To evaluate how vulnerable YOLOv3 and YOLOv3-Tiny are against adversarial patch attacks, we applied diverse patches onto the stop sign. We created different stop signs with rectangular patches using white, red and black colors. Based on the variety of attacks, patches covering up most of the letters tend to deceive the OD models. However, more than covering the letters is needed to trick the models fully. When the stop sign is perfectly flat in the image, covering up the letters was not able to trick YOLOv3, but it was able to trick YOLOv3-Tiny (4b); when attacks are applied to stop signs that were at an angle, that is when the OD models struggle to detect the stop sign. In (1c) and (4c), the letters “STOP” are clearly visible but neither model could detect the stop sign. In (3c), YOLOv3 detected the stop sign as a traffic light (89%). I assume it misidentified the stop sign as a 4-color traffic light. It is interesting that YOLOv3 detected two stop signs in (3b). The larger box was 97%, and the smaller box was 50%. Two signs were detected in (3b) with two lines, but in (6b) with three lines only one stop sign was detected.

Defense

A potential defense against these shape attacks is applying another layer of object recognition and color detection. Our target is a stop sign with an octagon shape and red with white text. The attacks applied consisted of blocking out the white text on the stop sign; if the background is masked out, the shape of the sign can easily be recognized. Another layer is to add color recognition to the object recognition.
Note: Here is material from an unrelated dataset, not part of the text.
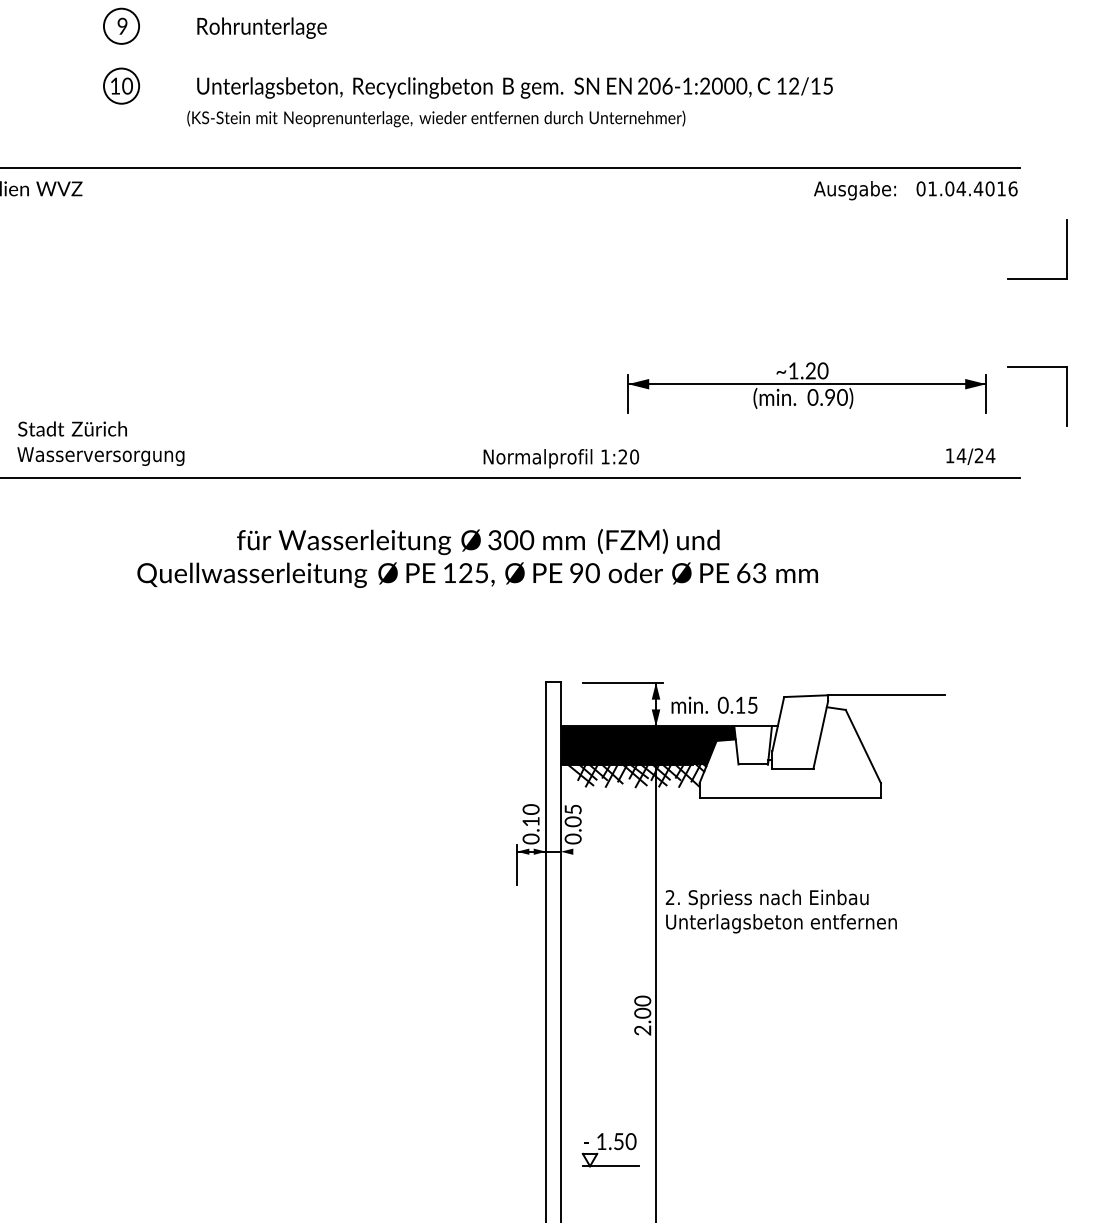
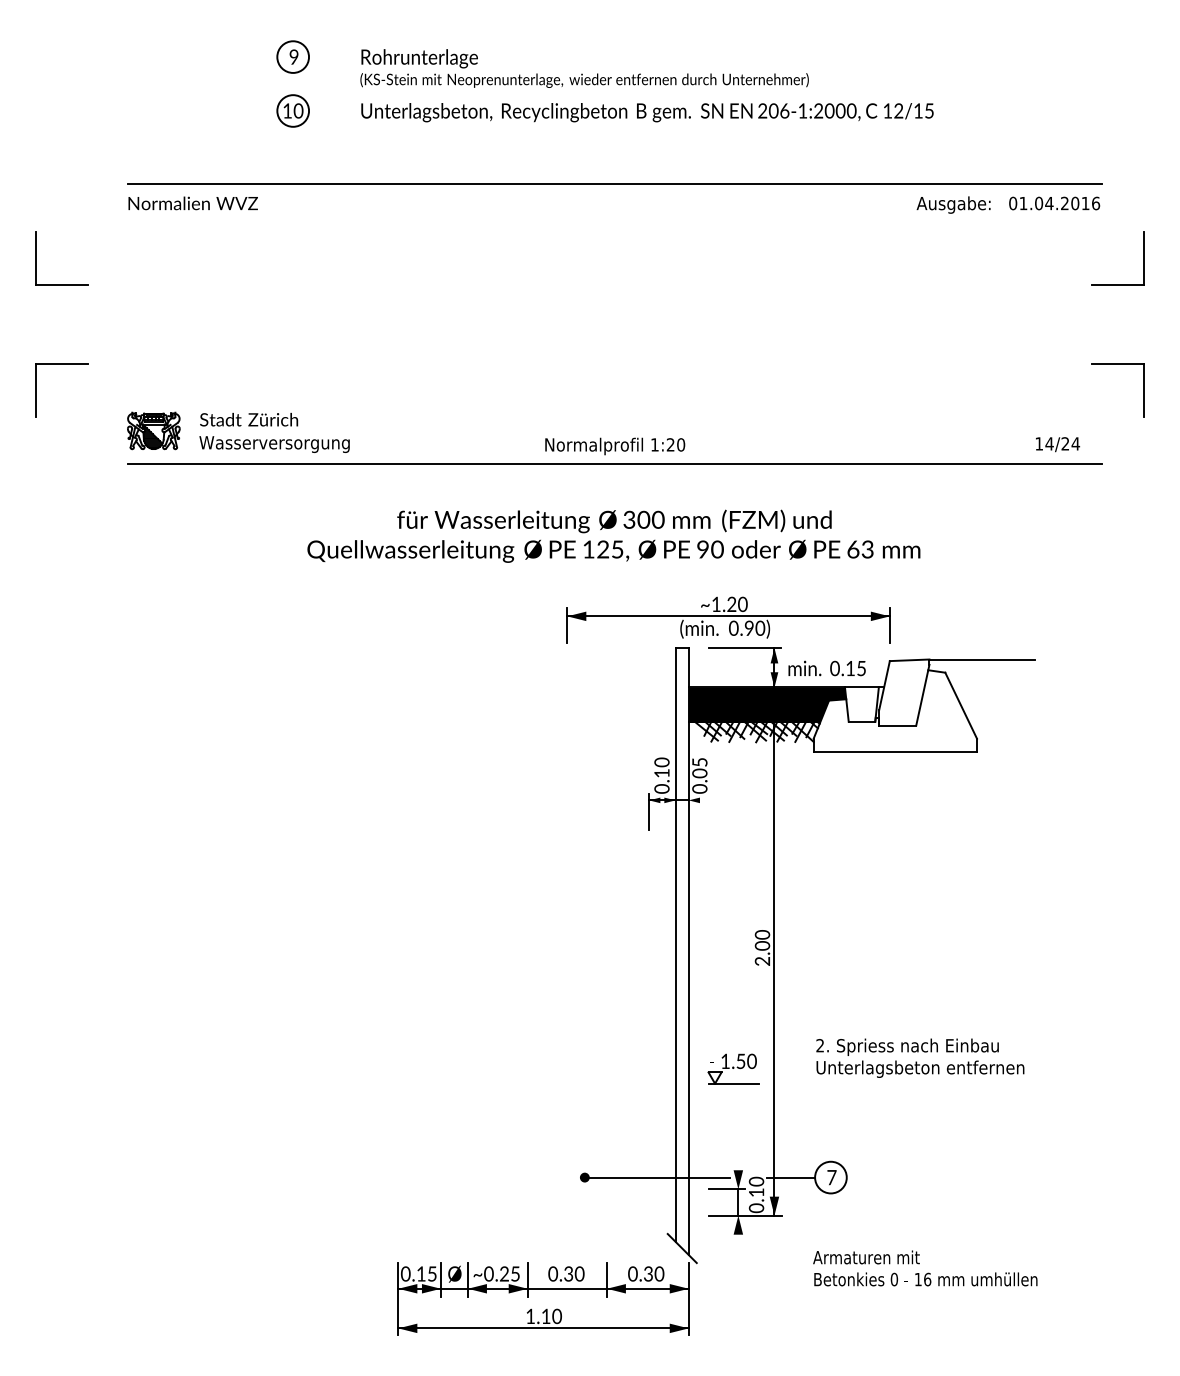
text: (436, 118) -> (584, 80), moved
text: (978, 188) -> (1064, 203), 01.04.4016 -> 01.04.2016
part: (807, 387) -> (728, 619), moved
text: (561, 458) -> (615, 446), moved
text: (781, 910) -> (920, 1057), moved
If the masked shape has a grouping of red pixels, a red-shaped octagon is highly likely to be a stop sign. With this approach, the text of the stop sign is not considered.

Conclusion

We compared two object detection models, YOLOv3 and YOLOv3-Tiny, against stop signs. Comparing a set of attacks on the two models shows what attacks work best. The attacks we used consisted of obscuring the letters on the stop sign with lines, pluses, and crosses across the stop sign and applying the same attacks to stop signs taken at two different angles. We found that obscuring the letters with stripes with an angled stop sign was the best type of attack in our test cases. When the attacks were applied to a stop sign normal to the image, YOLOv3 was able to detect the sign through all of the attacks.